Seinen Kollegen macht Kinderarzt Jansen keinen Vorwurf. Auch sie arbeiteten bereits am Limit. Der Mangel an Medizinern sei kein Einzelfall. Wie viele niedergelassene Ärzte es in einer Stadt geben darf, regelt die sogenannte Bedarfsplanung. Laut dieser gibt es in Stuttgart formell sogar zu viele Ärzte. In der Realität reicht es laut Jansen aber seit Jahren vorne und hinten nicht mehr. "Diese Planung stammt noch aus den 1990er Jahren, als man das Gefühl hatte, es gebe zu viele Ärzte. Heute haben wir einen massiven Fachkräftemangel, aber die politische Linie besagt noch immer: Stuttgart wäre überversorgt."

Kinderarzt Jansen hört auf: Für seine Patienten ist das ein Problem (Foto: SWR, Olga Henich)
Wohin mit den Kindern, wenn sie krank sind? Das fragen sich derzeit viele Eltern in Stuttgart-Neugereut. Denn die dortige Praxis schließt. Andernorts heiße es meist "Aufnahmestopp".
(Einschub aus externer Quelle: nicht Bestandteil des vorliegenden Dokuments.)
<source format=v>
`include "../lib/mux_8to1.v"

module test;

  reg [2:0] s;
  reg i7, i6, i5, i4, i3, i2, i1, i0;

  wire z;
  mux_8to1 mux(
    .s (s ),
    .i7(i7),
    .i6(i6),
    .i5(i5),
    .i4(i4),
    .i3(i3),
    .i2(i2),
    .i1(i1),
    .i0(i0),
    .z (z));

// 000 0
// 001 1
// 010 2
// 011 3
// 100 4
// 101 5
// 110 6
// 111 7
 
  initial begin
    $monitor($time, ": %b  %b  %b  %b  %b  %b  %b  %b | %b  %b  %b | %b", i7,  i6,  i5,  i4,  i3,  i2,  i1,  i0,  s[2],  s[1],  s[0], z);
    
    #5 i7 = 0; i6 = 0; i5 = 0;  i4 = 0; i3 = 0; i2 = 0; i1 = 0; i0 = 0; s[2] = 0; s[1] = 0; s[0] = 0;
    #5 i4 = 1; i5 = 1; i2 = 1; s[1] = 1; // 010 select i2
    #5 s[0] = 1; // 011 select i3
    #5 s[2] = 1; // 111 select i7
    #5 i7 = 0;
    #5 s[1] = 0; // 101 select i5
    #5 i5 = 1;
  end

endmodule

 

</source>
Mehr Arbeit und mehr Kinder

Die Diskrepanz zwischen Theorie und Praxis ergibt sich aus einer veralteten Rechnung, wie viele Ärzte für eine bestimmte Anzahl an Kindern im Stadtgebiet vorgesehen sind. In Stuttgart waren es im Jahr 2021 52 Ärzte auf 97.825 Kinder und Jugendliche. Bedacht wird in diesen Zulassungsregelungen allerdings nicht, dass sich die Arbeit in den Praxen durch neue Vorsorgeuntersuchungen, Impfungen, aber auch viele Verwaltungsaufgaben verdoppelt hat.

Parallel dazu ist die Zahl der Kinder in Baden-Württemberg in den letzten zehn Jahren um ein Viertel gestiegen. Allein in Stuttgart ist die Zahl der Kinder seit etwa sechs Jahren – zum Teil durch eine höhere Geburtenrate, zum Teil auch wegen Flucht und Migration – so hoch wie seit 1970 nicht mehr.
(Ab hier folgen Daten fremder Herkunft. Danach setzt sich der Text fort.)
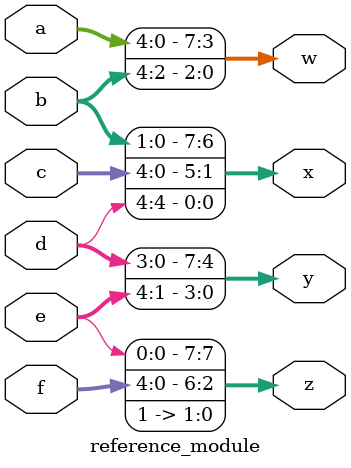
<source format=sv>
module reference_module (
	input [4:0] a,
	input [4:0] b,
	input [4:0] c,
	input [4:0] d,
	input [4:0] e,
	input [4:0] f,
	output [7:0] w,
	output [7:0] x,
	output [7:0] y,
	output [7:0] z
);

	assign { w,x,y,z} = {a,b,c,d,e,f,2'b11};
	
endmodule

</source>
Kinderarzt: Praxis ist für viele junge Ärzte nicht attraktiv

Durch die zunehmende Arbeitsbelastung und die steigenden Verwaltungsaufgaben, die unter anderem durch neue Vorschriften zur Datenschutzverordnung und Digitalisierung entstehen, sei die Praxisleitung für viele Nachwuchsärzte unattraktiv geworden, sagt Arzt Jansen: "Für die Arbeit mit Patienten bleibt immer weniger Zeit, weil wir so viele Reglementierungen haben und das nimmt zum Teil Formen an, die Kinderärzte an ihre Grenzen bringen." Viele Fachärzte bevorzugten deshalb die Anstellung in einer Klinik, statt eine Praxis zu gründen.

Kassenärztliche Vereinigung fordert Reformen

Um den Ärztemangel auszugleichen, seien nicht nur mehr Aus- und Weiterbildungsplätze nötig, sagt Kai Sonntag von der Kassenärztlichen Vereinigung Baden-Württemberg. "Viele Hebel müssen in Gang gesetzt werden: Dazu zählen gesetzliche Reformen in der Zulassungs- und Berufsverordnung oder die Anpassung des Vergütungsmodells." Die Früchte dieser Entscheidungen wären allerdings erst in einigen Jahren sichtbar. Auf eine Veränderung in ferner Zukunft können die Eltern im Stuttgart-Neugereut nicht warten. Sie brauchen schon ab Mitte März einen Ansprechpartner, wenn es um die medizinische Versorgung ihrer Kinder geht.